Nonfunction of the ECT2 gene may cause renal tubulointerstitial injury leading to focal segmental glomerulosclerosis.


PMID 22552385

Abstract

Secondary focal segmental glomerulosclerosis (FSGS) follows congenital or acquired tubulointerstitial alterations such as in Dent's disease, Lowe syndrome, and reflux nephropathy. Failure of adequate regeneration after tubulointerstitial injury, or abnormal tubulogenesis, can disturb intrarenal blood circulation, causing excessive glomerular filtration. The epithelial cell-transforming sequence 2 gene (ECT2) contributes to tight junction function in epithelial cells. We encountered two patients with a nonfunctioning ECT2 genotype who later developed FSGS. Both developed proteinuria associated with acute renal failure in early childhood.

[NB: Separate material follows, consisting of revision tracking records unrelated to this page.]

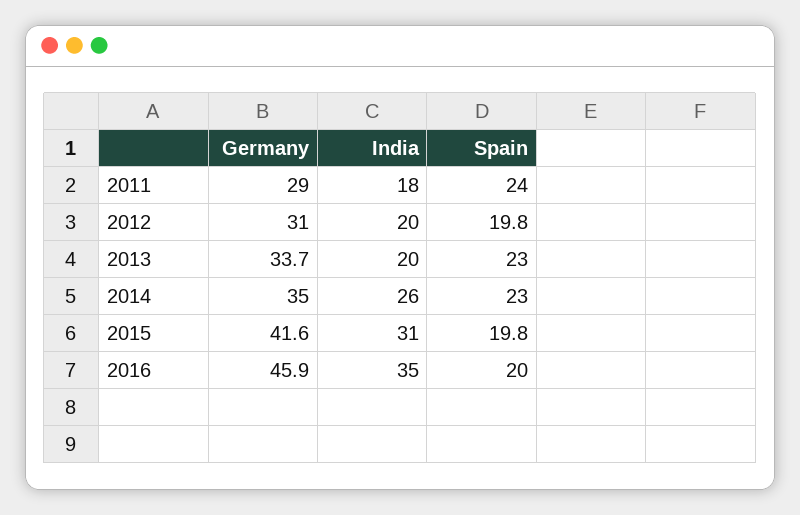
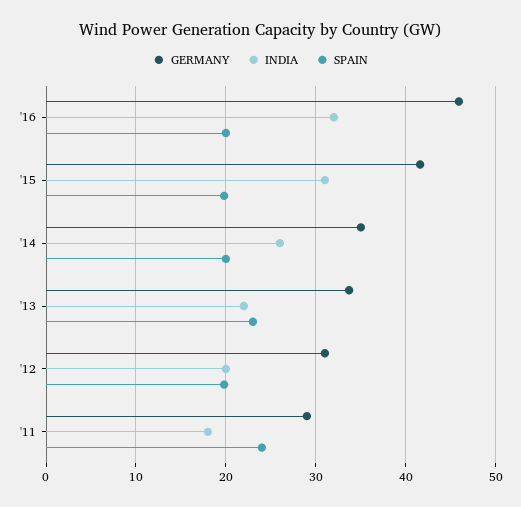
  {
    "Germany": {
      "2011": 29,
      "2012": 31,
      "2013": 33.7,
      "2014": 35,
      "2015": 41.6,
      "2016": 45.9
    },
    "India": {
      "2011": 18,
      "2012": 20,
-     "2013": 20,
+     "2013": 22,
      "2014": 26,
      "2015": 31,
-     "2016": 35
+     "2016": 32
    },
    "Spain": {
      "2011": 24,
      "2012": 19.8,
      "2013": 23,
-     "2014": 23,
+     "2014": 20,
      "2015": 19.8,
      "2016": 20
    }
  }

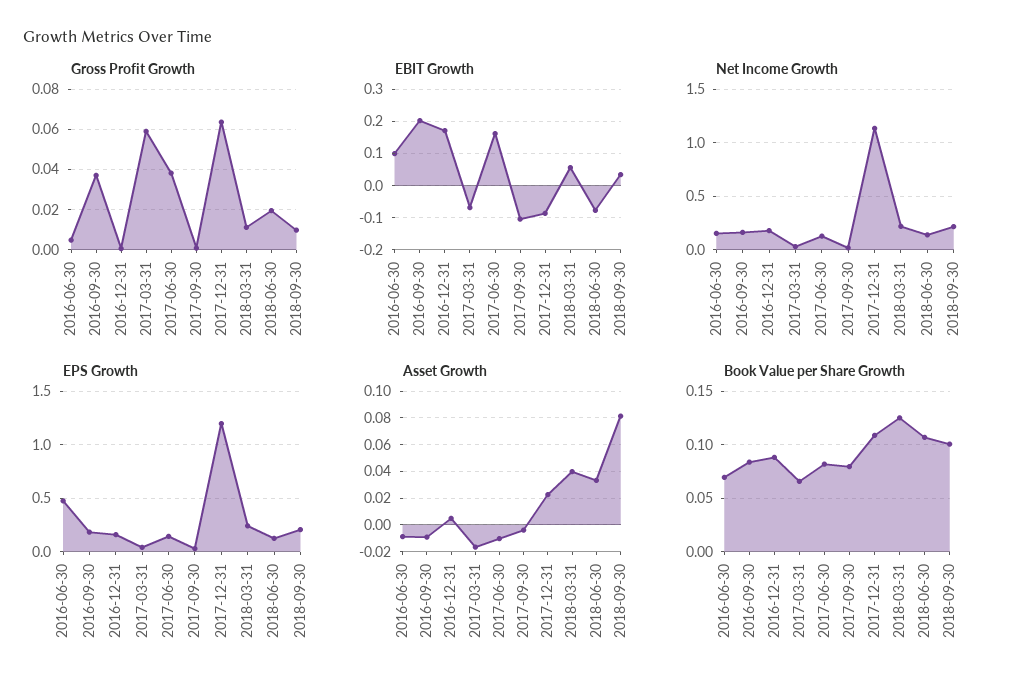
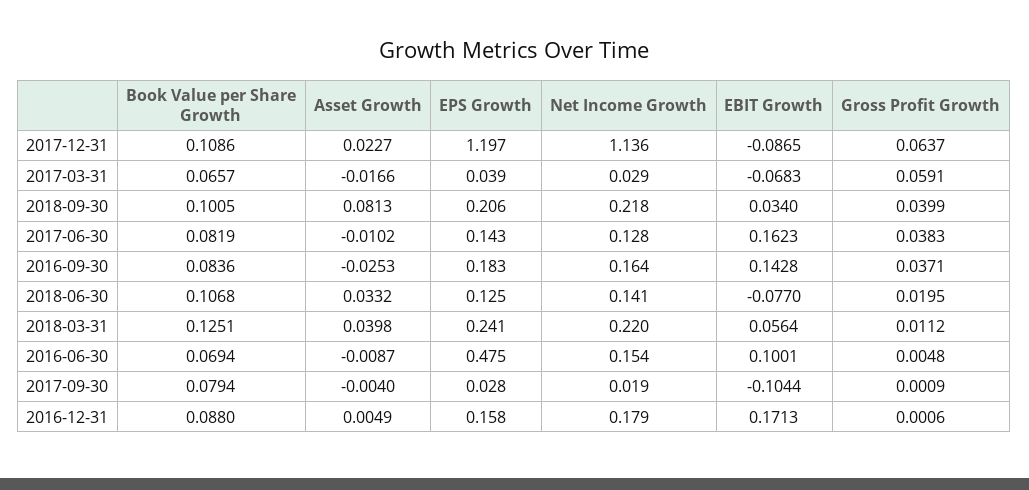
  {
    "Gross Profit Growth": {
      "2016-06-30": 0.0048,
      "2016-09-30": 0.0371,
      "2016-12-31": 0.0006,
      "2017-03-31": 0.0591,
      "2017-06-30": 0.0383,
      "2017-09-30": 0.0009,
      "2017-12-31": 0.0637,
      "2018-03-31": 0.0112,
      "2018-06-30": 0.0195,
-     "2018-09-30": 0.01
+     "2018-09-30": 0.0399
    },
    "EBIT Growth": {
      "2016-06-30": 0.1001,
-     "2016-09-30": 0.2,
+     "2016-09-30": 0.1428,
      "2016-12-31": 0.1713,
      "2017-03-31": -0.0683,
      "2017-06-30": 0.1623,
      "2017-09-30": -0.1044,
      "2017-12-31": -0.0865,
      "2018-03-31": 0.0564,
      "2018-06-30": -0.077,
      "2018-09-30": 0.034
    },
    "Net Income Growth": {
      "2016-06-30": 0.154,
      "2016-09-30": 0.164,
      "2016-12-31": 0.179,
      "2017-03-31": 0.029,
      "2017-06-30": 0.128,
      "2017-09-30": 0.019,
      "2017-12-31": 1.136,
      "2018-03-31": 0.22,
      "2018-06-30": 0.141,
      "2018-09-30": 0.218
    },
    "EPS Growth": {
      "2016-06-30": 0.475,
      "2016-09-30": 0.183,
      "2016-12-31": 0.158,
      "2017-03-31": 0.039,
      "2017-06-30": 0.143,
      "2017-09-30": 0.028,
      "2017-12-31": 1.197,
      "2018-03-31": 0.241,
      "2018-06-30": 0.125,
      "2018-09-30": 0.206
    },
    "Asset Growth": {
      "2016-06-30": -0.0087,
-     "2016-09-30": -0.01,
+     "2016-09-30": -0.0253,
      "2016-12-31": 0.0049,
      "2017-03-31": -0.0166,
      "2017-06-30": -0.0102,
      "2017-09-30": -0.004,
      "2017-12-31": 0.0227,
      "2018-03-31": 0.0398,
      "2018-06-30": 0.0332,
      "2018-09-30": 0.0813
    },
    "Book Value per Share Growth": {
      "2016-06-30": 0.0694,
      "2016-09-30": 0.0836,
      "2016-12-31": 0.088,
      "2017-03-31": 0.0657,
      "2017-06-30": 0.0819,
      "2017-09-30": 0.0794,
      "2017-12-31": 0.1086,
      "2018-03-31": 0.1251,
      "2018-06-30": 0.1068,
      "2018-09-30": 0.1005
    }
  }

Renal biopsy specimens showed marked tubulointerstitial nephritis at the onset of proteinuria, later progressing to FSGS consequent to tubulointerstitial injury. The patients did not respond to corticosteroids and attained only incomplete remission upon cyclosporine A administration. One patient received a maternal renal transplant with good function and no rejection. ECT2 is important for tight junction function and maintenance of cell polarity. Nonfunction of this gene may cause renal tubulointerstitial injury, progressing to glomerular sclerosis.